> [Extrait à lire]:
*-*-*
Publié le 20 février 2019 Mis à jour le 11 mars 2019

Depuis son origine jusqu'aux "gilets jaunes", l'automobilisme incarne les divisions sociales. Evocation dans le livre "Sociologie de l'automobile".

Depuis les années 70, l'automobile s'est progressivement imposée comme le mode de transport principal dans les pays développés. Dès lors, elle est devenue un objet de fantasmes pour l'ensemble de la population, mais aussi de divisions.

Le mouvement des « gilets jaunes » rappelle ainsi que les fractures autour de la voiture et de son utilité sont toujours bien présentes. Pierre Lannoy - Metices, Faculté de Philosophie et Sciences sociales - et Yoann Demoli - Université de Versailles-Saint-Quentin-en-Yvelines - viennent de publier une synthèse sociologique d'un siècle d'histoire de l'automobile et des divisions sociales qui la traversent, dans le livre « Sociologie de l'automobile ».

Outre les divergences liées aux modes de vie, l'ouvrage souligne que la voiture est aussi un terrain où s'expriment les différences entre femmes et hommes. Pour Pierre Lannoy, quand les statistiques disponibles montrent que les hommes achètent systématiquement des véhicules plus lourds que les femmes, il est clair que l'enjeu est d'exprimer son statut social et non ses goûts personnels.

Aujourd'hui, ses recherches se concentrent sur la compréhension du paradoxe entre le désir apparemment généralisé de diminuer l'impact de la voiture et l'augmentation constante du parc automobile en Belgique et en Europe. Il étudie ainsi les mécanismes de dépendance à l'automobile. Un phénomène qui, selon lui, est et sera à l'origine de conflits sociaux entre ceux qui sont en mesure de se passer de l'automobile et ceux pour qui elle est indispensable vu leur situation socio-économique.
*-*-*
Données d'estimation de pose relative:
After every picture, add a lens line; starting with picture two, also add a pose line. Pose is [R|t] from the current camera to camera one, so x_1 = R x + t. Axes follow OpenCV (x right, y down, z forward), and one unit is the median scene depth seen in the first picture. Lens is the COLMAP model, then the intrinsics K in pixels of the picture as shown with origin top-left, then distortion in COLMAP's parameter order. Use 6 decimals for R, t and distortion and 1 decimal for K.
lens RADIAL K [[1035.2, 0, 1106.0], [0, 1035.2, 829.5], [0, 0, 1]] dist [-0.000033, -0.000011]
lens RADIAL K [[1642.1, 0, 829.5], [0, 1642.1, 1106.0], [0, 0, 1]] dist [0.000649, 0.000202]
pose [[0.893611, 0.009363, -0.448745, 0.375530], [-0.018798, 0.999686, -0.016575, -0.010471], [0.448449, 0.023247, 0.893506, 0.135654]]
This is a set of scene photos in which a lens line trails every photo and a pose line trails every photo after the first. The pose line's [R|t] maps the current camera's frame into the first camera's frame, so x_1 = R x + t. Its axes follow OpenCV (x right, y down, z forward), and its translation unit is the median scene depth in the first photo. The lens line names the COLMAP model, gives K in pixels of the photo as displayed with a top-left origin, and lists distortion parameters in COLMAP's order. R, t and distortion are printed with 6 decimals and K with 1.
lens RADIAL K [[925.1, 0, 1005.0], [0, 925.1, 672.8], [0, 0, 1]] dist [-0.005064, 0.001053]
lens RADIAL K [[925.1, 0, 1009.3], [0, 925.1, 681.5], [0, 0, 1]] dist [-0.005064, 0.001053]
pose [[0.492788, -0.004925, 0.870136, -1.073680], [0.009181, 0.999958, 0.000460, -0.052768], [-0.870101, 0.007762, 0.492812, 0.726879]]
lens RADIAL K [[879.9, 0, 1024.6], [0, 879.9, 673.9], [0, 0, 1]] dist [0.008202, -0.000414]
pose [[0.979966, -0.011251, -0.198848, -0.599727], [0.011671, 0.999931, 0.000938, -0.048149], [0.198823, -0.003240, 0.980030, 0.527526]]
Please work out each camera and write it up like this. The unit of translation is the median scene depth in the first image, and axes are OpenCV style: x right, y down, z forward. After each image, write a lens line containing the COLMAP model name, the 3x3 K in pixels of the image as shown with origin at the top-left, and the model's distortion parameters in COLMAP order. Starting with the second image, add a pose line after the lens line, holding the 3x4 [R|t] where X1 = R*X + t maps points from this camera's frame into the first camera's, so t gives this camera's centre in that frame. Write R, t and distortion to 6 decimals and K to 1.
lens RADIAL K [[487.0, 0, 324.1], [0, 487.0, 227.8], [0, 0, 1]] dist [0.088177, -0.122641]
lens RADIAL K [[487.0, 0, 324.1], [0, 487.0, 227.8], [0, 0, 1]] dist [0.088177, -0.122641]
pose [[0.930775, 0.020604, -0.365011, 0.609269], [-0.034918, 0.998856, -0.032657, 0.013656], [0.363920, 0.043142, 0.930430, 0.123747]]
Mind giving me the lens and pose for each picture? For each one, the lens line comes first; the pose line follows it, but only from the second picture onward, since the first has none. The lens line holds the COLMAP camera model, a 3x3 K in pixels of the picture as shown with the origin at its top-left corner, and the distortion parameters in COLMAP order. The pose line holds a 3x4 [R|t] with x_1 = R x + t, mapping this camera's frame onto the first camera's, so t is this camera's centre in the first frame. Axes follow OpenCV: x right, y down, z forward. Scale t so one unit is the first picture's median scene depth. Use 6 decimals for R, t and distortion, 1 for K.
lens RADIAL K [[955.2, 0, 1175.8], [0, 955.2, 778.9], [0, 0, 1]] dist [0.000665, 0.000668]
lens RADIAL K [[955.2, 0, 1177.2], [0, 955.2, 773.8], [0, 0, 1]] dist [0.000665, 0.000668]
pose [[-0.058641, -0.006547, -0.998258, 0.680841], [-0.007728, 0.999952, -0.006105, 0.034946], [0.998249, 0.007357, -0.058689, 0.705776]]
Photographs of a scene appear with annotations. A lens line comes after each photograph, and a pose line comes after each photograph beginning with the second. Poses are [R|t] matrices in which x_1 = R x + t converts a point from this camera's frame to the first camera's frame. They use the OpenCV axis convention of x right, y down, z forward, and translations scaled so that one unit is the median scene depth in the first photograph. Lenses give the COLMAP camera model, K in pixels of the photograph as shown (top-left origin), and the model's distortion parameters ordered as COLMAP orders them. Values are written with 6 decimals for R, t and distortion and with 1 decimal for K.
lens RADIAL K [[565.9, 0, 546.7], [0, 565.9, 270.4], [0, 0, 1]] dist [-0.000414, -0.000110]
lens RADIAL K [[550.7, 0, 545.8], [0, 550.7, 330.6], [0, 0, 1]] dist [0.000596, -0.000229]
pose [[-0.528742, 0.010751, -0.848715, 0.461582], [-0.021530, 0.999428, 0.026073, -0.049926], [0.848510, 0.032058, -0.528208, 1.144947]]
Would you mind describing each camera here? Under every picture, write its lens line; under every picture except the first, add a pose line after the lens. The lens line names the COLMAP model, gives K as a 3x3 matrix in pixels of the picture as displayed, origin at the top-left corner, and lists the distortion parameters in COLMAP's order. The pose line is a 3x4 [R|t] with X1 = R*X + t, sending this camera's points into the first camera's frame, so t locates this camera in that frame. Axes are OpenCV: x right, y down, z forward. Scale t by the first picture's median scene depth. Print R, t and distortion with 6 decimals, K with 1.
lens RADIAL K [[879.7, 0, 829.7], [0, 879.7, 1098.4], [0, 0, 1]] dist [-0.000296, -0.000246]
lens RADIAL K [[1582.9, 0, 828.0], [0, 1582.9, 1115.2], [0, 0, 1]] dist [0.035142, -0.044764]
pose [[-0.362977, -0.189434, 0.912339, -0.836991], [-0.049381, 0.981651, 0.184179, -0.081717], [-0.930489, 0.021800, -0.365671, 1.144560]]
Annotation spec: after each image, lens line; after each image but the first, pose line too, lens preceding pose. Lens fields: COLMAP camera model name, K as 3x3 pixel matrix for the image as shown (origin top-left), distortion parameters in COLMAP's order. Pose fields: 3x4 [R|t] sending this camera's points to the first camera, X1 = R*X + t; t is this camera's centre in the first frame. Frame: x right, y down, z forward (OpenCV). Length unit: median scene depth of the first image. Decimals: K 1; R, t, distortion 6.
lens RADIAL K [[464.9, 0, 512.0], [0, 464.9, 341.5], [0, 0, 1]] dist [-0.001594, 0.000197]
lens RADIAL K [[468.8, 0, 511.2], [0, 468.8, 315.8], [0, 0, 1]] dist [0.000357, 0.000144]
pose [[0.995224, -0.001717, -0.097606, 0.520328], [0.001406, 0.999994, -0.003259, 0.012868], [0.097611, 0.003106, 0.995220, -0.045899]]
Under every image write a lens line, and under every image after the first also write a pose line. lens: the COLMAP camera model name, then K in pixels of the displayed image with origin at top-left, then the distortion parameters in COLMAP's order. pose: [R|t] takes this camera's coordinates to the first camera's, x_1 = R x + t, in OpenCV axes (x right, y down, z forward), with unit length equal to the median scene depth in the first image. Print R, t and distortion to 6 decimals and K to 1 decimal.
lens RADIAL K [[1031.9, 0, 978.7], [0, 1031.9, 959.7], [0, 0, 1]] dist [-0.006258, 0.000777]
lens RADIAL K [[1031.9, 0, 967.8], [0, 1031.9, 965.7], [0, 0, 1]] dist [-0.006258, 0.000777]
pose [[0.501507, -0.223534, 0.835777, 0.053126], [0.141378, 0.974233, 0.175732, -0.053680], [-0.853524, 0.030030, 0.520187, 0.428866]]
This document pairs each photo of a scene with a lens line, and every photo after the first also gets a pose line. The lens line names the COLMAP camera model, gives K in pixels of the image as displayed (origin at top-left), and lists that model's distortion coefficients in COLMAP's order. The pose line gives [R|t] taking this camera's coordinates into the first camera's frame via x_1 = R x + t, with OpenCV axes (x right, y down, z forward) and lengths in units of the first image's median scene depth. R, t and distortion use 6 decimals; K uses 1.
*-*-*
> [Problème A]:
À quelles structures l'extrait sur l'automobile rattache-t-il les deux auteurs du livre ? Donnez-les toutes.
> [Problème B]:
Recopiez fidèlement le passage de l'extrait sur l'automobile qui commence par « Aujourd'hui, ses recherches » et se poursuit jusqu'à « leur situation socio-économique. ».
> [Problème C]:
Les affirmations suivantes concordent-elles avec l'extrait sur l'automobile ? Pour chacune, répondez par oui ou par non et citez les mots décisifs de l'extrait.
(i) Dans les pays développés, l'automobile s'est imposée comme le mode de transport principal à partir des années 70.
(ii) Selon Pierre Lannoy, les hommes achètent des véhicules plus lourds pour exprimer leurs goûts personnels.
(iii) Le livre « Sociologie de l'automobile » couvre un siècle d'histoire de l'automobile.

> [Réponse attendue A]:
Metices ; Faculté de Philosophie et Sciences sociales ; Université de Versailles-Saint-Quentin-en-Yvelines

> [Réponse attendue B]:
Aujourd'hui, ses recherches se concentrent sur la compréhension du paradoxe entre le désir apparemment généralisé de diminuer l'impact de la voiture et l'augmentation constante du parc automobile en Belgique et en Europe. Il étudie ainsi les mécanismes de dépendance à l'automobile. Un phénomène qui, selon lui, est et sera à l'origine de conflits sociaux entre ceux qui sont en mesure de se passer de l'automobile et ceux pour qui elle est indispensable vu leur situation socio-économique.

> [Réponse attendue C]:
(i) Oui : « Depuis les années 70, l'automobile s'est progressivement imposée comme le mode de transport principal dans les pays développés ».
(ii) Non : « l'enjeu est d'exprimer son statut social et non ses goûts personnels ».
(iii) Oui : « une synthèse sociologique d'un siècle d'histoire de l'automobile ».